Os pseudo-escorpiões pertencem à classe dos aracnídeos e são popularmente conhecidos como falsos-escorpiões porque, apesar de não terem o ferrão e um longo abdómen, são semelhantes aos escorpiões, explica um comunicado da UA. Ao contrário dos escorpiões, que têm o aguilhão no fim do corpo, com o qual inoculam o veneno, os pseudo-escorpiões são desprovidos dessa estrutura e inoculam o seu veneno nas presas com as pinças.

Estas descobertas aumentam para 49 as novas espécies descritas ao longo da última década pela espeleóloga e investigadora do Centro de Estudos do Ambiente e do Mar da UA, Ana Sofia Reboleira.

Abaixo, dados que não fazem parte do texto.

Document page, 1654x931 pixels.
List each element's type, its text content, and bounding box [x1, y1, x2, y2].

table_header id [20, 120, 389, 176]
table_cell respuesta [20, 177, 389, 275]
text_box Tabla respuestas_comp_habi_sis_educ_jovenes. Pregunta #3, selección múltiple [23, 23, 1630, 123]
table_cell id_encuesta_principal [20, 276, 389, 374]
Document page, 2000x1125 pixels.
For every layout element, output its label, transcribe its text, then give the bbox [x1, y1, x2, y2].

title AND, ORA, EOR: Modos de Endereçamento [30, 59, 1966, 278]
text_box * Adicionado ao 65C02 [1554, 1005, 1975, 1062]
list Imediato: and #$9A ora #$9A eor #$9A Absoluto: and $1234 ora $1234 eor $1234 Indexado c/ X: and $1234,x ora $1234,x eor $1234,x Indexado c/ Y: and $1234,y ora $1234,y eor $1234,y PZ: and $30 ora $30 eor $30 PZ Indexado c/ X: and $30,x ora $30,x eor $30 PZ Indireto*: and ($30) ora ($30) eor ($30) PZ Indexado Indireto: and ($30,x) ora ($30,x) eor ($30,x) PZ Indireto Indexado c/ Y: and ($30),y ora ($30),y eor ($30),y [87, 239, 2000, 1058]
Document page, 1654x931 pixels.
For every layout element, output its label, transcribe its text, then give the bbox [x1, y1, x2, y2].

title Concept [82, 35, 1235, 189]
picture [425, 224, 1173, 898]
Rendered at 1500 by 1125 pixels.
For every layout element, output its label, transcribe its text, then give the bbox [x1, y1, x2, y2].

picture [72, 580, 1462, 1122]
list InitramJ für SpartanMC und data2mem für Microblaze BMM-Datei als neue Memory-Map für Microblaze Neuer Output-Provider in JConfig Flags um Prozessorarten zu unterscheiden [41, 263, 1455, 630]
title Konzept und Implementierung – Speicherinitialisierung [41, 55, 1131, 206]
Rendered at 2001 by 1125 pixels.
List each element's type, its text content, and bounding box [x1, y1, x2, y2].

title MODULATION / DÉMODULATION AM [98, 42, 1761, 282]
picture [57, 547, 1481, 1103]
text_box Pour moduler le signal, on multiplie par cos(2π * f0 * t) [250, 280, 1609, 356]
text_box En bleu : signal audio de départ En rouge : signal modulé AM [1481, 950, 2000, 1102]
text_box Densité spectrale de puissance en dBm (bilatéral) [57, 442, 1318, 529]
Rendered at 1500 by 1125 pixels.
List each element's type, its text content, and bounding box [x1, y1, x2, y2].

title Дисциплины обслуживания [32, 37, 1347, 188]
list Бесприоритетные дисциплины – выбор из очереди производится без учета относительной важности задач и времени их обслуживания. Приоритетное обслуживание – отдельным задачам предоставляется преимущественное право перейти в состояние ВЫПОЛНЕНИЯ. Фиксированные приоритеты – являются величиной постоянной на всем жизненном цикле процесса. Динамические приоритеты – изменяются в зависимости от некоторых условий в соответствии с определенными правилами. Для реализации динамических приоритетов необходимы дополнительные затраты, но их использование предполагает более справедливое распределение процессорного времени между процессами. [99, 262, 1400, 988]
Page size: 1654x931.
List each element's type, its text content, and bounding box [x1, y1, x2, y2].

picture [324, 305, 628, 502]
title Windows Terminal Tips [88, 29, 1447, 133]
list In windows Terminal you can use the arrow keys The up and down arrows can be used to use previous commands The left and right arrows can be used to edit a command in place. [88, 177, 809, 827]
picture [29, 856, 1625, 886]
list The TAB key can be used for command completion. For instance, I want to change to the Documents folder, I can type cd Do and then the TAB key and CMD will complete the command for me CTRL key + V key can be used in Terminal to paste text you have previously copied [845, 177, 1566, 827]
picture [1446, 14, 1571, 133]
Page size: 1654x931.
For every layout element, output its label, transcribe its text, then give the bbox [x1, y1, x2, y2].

Uma das espécies, descoberta em grutas do maciço calcário do Algarve, foi baptizada Occidenchthonius goncalvesi em homenagem a Fernando Gonçalves, professor do Departamento de Biologia da UA.

“Esta nova espécie, que tem cerca de dois milímetros de comprimento, é um organismo troglóbio, que significa que está adaptado à vida nas grutas, é despigmentado e carece de estruturas oculares, uma vez que vive num ambiente onde a obscuridade é total”, descreve a bióloga, adiantando que se trata de um animal que só vive em grutas do maciço calcário do Algarve.

As restantes quatro espécies de pseudo-escorpiões que Ana Sofia Reboleira deu a conhecer à ciência pela primeira vez são: a Occidenchthonius alandroalensis, descoberta numa gruta no Alandroal, no Alentejo; a Occidenchthonius algharbicus, descoberta numa gruta do Cerro da Cabeça, no Algarve; a Occidenchthonius duecensis, encontrada no sistema espeleológico do Dueça, em Penela; e a Occidenchthonius vachoni, no maciço calcário de Sicó, em Leiria.

“As cinco novas espécies pertencem todas ao mesmo género, portanto são muito similares”, diz a investigadora, explicando que a diferença entre elas encontra-se “ao nível do padrão da distribuição das sedas, que são as estruturas sensitivas do organismo e das estruturas reprodutoras, bem como as proporções relativas das diferentes partes corporais e a presença de estruturas especializadas”.